**Data records**
++++++++

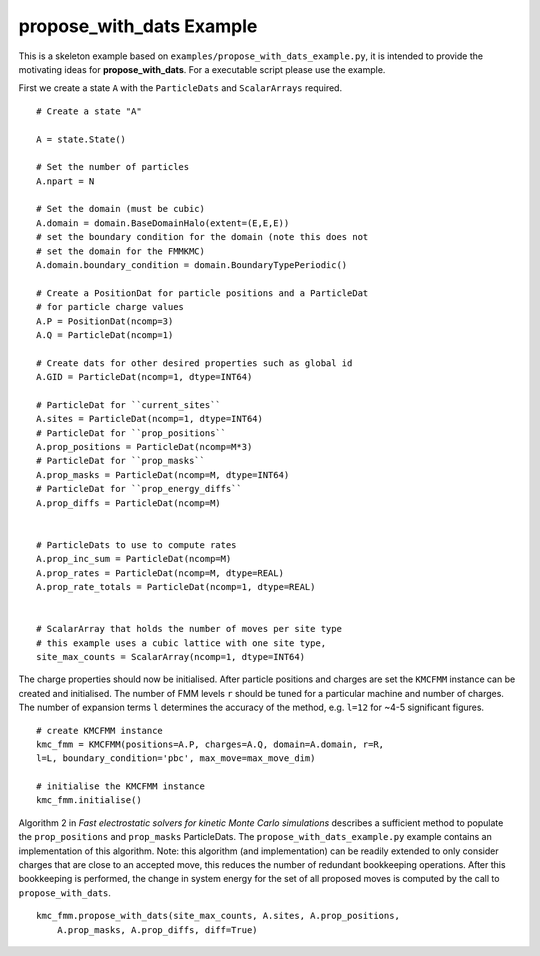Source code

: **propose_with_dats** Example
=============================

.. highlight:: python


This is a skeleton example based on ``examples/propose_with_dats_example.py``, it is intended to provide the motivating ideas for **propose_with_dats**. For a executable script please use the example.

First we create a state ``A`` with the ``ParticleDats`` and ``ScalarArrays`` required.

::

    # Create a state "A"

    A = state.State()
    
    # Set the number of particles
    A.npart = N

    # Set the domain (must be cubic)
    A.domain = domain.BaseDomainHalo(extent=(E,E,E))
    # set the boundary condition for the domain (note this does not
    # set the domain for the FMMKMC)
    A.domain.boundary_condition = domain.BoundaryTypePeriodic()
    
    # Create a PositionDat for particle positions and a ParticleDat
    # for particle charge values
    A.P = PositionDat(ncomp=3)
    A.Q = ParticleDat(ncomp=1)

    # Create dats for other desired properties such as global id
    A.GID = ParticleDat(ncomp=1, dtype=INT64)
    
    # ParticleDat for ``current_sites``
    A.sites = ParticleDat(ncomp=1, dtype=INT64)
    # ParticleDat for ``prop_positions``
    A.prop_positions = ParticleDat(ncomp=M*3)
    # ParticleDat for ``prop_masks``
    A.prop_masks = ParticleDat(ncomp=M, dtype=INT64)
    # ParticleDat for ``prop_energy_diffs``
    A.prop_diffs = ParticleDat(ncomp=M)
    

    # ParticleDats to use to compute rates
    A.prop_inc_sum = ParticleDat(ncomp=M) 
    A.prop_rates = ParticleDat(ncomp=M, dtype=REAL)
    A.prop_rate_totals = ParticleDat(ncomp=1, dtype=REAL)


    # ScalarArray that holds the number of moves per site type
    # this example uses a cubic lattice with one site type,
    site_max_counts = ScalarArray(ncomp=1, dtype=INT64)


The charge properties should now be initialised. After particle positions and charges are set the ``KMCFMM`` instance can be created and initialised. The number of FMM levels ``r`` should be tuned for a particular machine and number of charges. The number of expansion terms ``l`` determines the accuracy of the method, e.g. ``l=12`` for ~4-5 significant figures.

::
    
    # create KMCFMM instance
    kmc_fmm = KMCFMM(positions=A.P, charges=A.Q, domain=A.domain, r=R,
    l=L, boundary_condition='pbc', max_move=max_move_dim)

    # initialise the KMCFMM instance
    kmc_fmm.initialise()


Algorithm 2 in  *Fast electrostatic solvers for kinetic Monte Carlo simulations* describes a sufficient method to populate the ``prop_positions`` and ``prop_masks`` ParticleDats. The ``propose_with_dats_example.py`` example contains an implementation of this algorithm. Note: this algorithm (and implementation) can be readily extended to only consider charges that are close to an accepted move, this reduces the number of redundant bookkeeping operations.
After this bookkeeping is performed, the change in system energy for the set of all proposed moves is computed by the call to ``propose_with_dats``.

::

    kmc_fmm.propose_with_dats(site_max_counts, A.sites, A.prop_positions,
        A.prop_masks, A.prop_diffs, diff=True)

++++++++

**Your task**
Repeat the data verbatim, excluding all pictures.

**Task response**
Source code

: **propose_with_dats** Example
=============================

.. highlight:: python


This is a skeleton example based on ``examples/propose_with_dats_example.py``, it is intended to provide the motivating ideas for **propose_with_dats**. For a executable script please use the example.

First we create a state ``A`` with the ``ParticleDats`` and ``ScalarArrays`` required.

::

    # Create a state "A"

    A = state.State()
    
    # Set the number of particles
    A.npart = N

    # Set the domain (must be cubic)
    A.domain = domain.BaseDomainHalo(extent=(E,E,E))
    # set the boundary condition for the domain (note this does not
    # set the domain for the FMMKMC)
    A.domain.boundary_condition = domain.BoundaryTypePeriodic()
    
    # Create a PositionDat for particle positions and a ParticleDat
    # for particle charge values
    A.P = PositionDat(ncomp=3)
    A.Q = ParticleDat(ncomp=1)

    # Create dats for other desired properties such as global id
    A.GID = ParticleDat(ncomp=1, dtype=INT64)
    
    # ParticleDat for ``current_sites``
    A.sites = ParticleDat(ncomp=1, dtype=INT64)
    # ParticleDat for ``prop_positions``
    A.prop_positions = ParticleDat(ncomp=M*3)
    # ParticleDat for ``prop_masks``
    A.prop_masks = ParticleDat(ncomp=M, dtype=INT64)
    # ParticleDat for ``prop_energy_diffs``
    A.prop_diffs = ParticleDat(ncomp=M)
    

    # ParticleDats to use to compute rates
    A.prop_inc_sum = ParticleDat(ncomp=M) 
    A.prop_rates = ParticleDat(ncomp=M, dtype=REAL)
    A.prop_rate_totals = ParticleDat(ncomp=1, dtype=REAL)


    # ScalarArray that holds the number of moves per site type
    # this example uses a cubic lattice with one site type,
    site_max_counts = ScalarArray(ncomp=1, dtype=INT64)


The charge properties should now be initialised. After particle positions and charges are set the ``KMCFMM`` instance can be created and initialised. The number of FMM levels ``r`` should be tuned for a particular machine and number of charges. The number of expansion terms ``l`` determines the accuracy of the method, e.g. ``l=12`` for ~4-5 significant figures.

::
    
    # create KMCFMM instance
    kmc_fmm = KMCFMM(positions=A.P, charges=A.Q, domain=A.domain, r=R,
    l=L, boundary_condition='pbc', max_move=max_move_dim)

    # initialise the KMCFMM instance
    kmc_fmm.initialise()


Algorithm 2 in  *Fast electrostatic solvers for kinetic Monte Carlo simulations* describes a sufficient method to populate the ``prop_positions`` and ``prop_masks`` ParticleDats. The ``propose_with_dats_example.py`` example contains an implementation of this algorithm. Note: this algorithm (and implementation) can be readily extended to only consider charges that are close to an accepted move, this reduces the number of redundant bookkeeping operations.
After this bookkeeping is performed, the change in system energy for the set of all proposed moves is computed by the call to ``propose_with_dats``.

::

    kmc_fmm.propose_with_dats(site_max_counts, A.sites, A.prop_positions,
        A.prop_masks, A.prop_diffs, diff=True)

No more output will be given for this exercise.